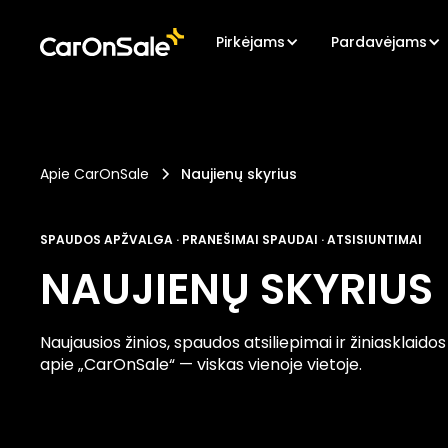
Pirkėjams
Pardavėjams
Apie CarOnSale
Naujienų skyrius
SPAUDOS APŽVALGA · PRANEŠIMAI SPAUDAI · ATSISIUNTIMAI
NAUJIENŲ SKYRIUS
Naujausios žinios, spaudos atsiliepimai ir žiniasklaid
apie „CarOnSale“ — viskas vienoje vietoje.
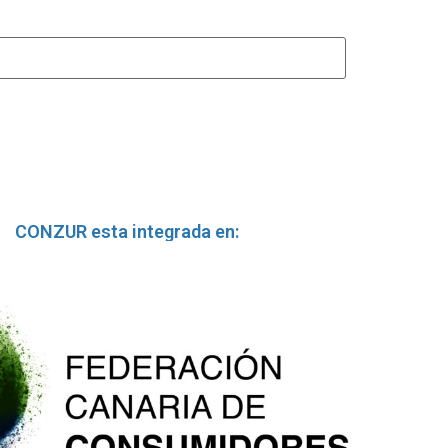
CONZUR esta integrada en:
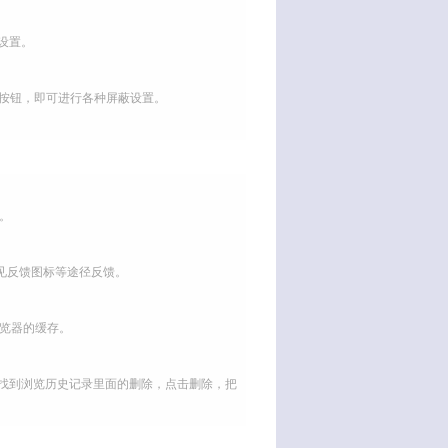
设置。
小按钮，即可进行各种屏蔽设置。
。
见反馈图标等途径反馈。
览器的缓存。
页面，找到浏览历史记录里面的删除，点击删除，把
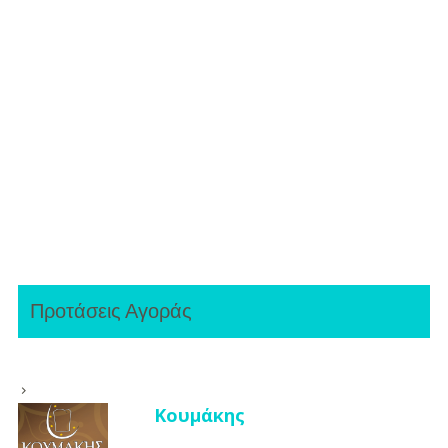
Προτάσεις Αγοράς
Κουμάκης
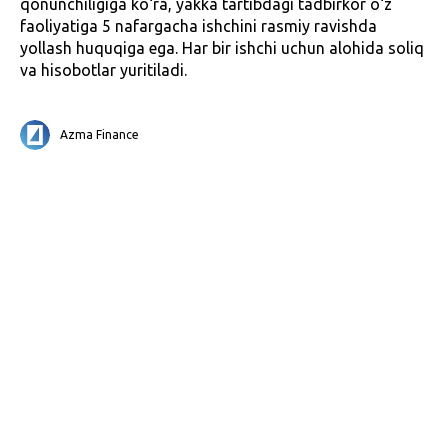
qonunchiligiga ko‘ra, yakka tartibdagi tadbirkor o‘z
faoliyatiga 5 nafargacha ishchini rasmiy ravishda
yollash huquqiga ega. Har bir ishchi uchun alohida soliq
va hisobotlar yuritiladi.
Azma Finance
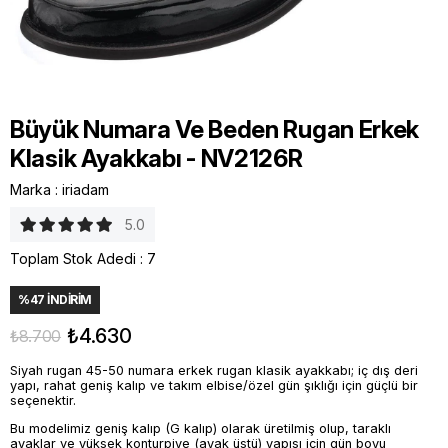
Büyük Numara Ve Beden Rugan Erkek
Klasik Ayakkabı - NV2126R
Marka
:
iriadam
5.0
Toplam Stok Adedi
:
7
%
47
İNDIRIM
₺4.630
₺8.700
Siyah rugan 45-50 numara erkek rugan klasik ayakkabı; iç dış deri
yapı, rahat geniş kalıp ve takım elbise/özel gün şıklığı için güçlü bir
seçenektir.
Bu modelimiz geniş kalıp (G kalıp) olarak üretilmiş olup, taraklı
ayaklar ve yüksek konturpiye (ayak üstü) yapısı için gün boyu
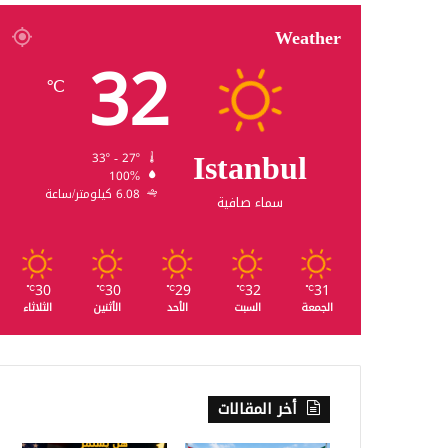
Weather
32
℃
Istanbul
33º - 27º
100%
6.08 كيلومتر/ساعة
سماء صافية
30
30
29
32
31
℃
℃
℃
℃
℃
الجمعة
السبت
الأحد
الأثنين
الثلاثاء
أخر المقالات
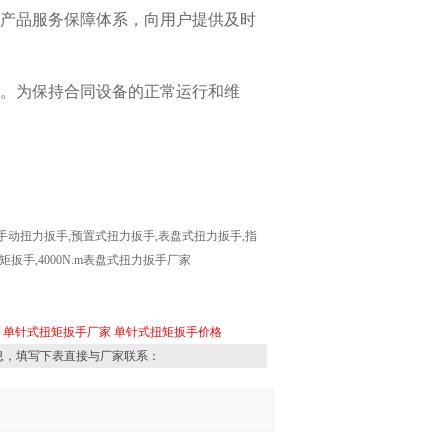
产品服务保障体系，向用户提供及时
。为保持合同设备的正常运行和维
手动扭力扳手
,
预置式扭力扳手
,
表盘式扭力扳手
,
指
矩扳手
,
4000N.m表盘式扭力扳手厂家
单针式扭矩扳手厂家
单针式扭矩扳手价格
息，填写下表直接与厂家联系：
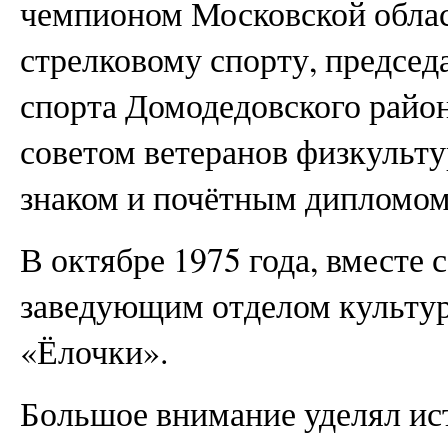
чемпионом Московской облас
стрелковому спорту, председ
спорта Домодедовского райо
советом ветеранов физкульту
знаком и почётным дипломом
В октябре 1975 года, вместе
заведующим отделом культур
«Ёлочки».
Большое внимание уделял ист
* * *
- **WHAT YOU HAVE TO DO**: Every line of the material must be reproduced verbatim; the pictures are to be omitted.

- **RESULT FOR THIS EXERCISE**:
Pirkėjams
Pardavėjams
Apie CarOnSale
Naujienų skyrius
SPAUDOS APŽVALGA · PRANEŠIMAI SPAUDAI · ATSISIUNTIMAI
NAUJIENŲ SKYRIUS
Naujausios žinios, spaudos atsiliepimai ir žiniasklaid
apie „CarOnSale“ — viskas vienoje vietoje.
CONZUR esta integrada en:
设置。
小按钮，即可进行各种屏蔽设置。
。
见反馈图标等途径反馈。
览器的缓存。
页面，找到浏览历史记录里面的删除，点击删除，把
Προτάσεις Αγοράς
Κουμάκης
qonunchiligiga ko‘ra, yakka tartibdagi tadbirkor o‘z
faoliyatiga 5 nafargacha ishchini rasmiy ravishda
yollash huquqiga ega. Har bir ishchi uchun alohida soliq
va hisobotlar yuritiladi.
Azma Finance
Büyük Numara Ve Beden Rugan Erkek
Klasik Ayakkabı - NV2126R
Marka
:
iriadam
5.0
Toplam Stok Adedi
:
7
%
47
İNDIRIM
₺4.630
₺8.700
Siyah rugan 45-50 numara erkek rugan klasik ayakkabı; iç dış deri
yapı, rahat geniş kalıp ve takım elbise/özel gün şıklığı için güçlü bir
seçenektir.
Bu modelimiz geniş kalıp (G kalıp) olarak üretilmiş olup, taraklı
ayaklar ve yüksek konturpiye (ayak üstü) yapısı için gün boyu
Weather
32
℃
Istanbul
33º - 27º
100%
6.08 كيلومتر/ساعة
سماء صافية
30
30
29
32
31
℃
℃
℃
℃
℃
الجمعة
السبت
الأحد
الأثنين
الثلاثاء
أخر المقالات
产品服务保障体系，向用户提供及时
。为保持合同设备的正常运行和维
手动扭力扳手
,
预置式扭力扳手
,
表盘式扭力扳手
,
指
矩扳手
,
4000N.m表盘式扭力扳手厂家
单针式扭矩扳手厂家
单针式扭矩扳手价格
息，填写下表直接与厂家联系：
чемпионом Московской облас
стрелковому спорту, председ
спорта Домодедовского райо
советом ветеранов физкульту
знаком и почётным дипломом
В октябре 1975 года, вместе
заведующим отделом культур
«Ёлочки».
Большое внимание уделял ист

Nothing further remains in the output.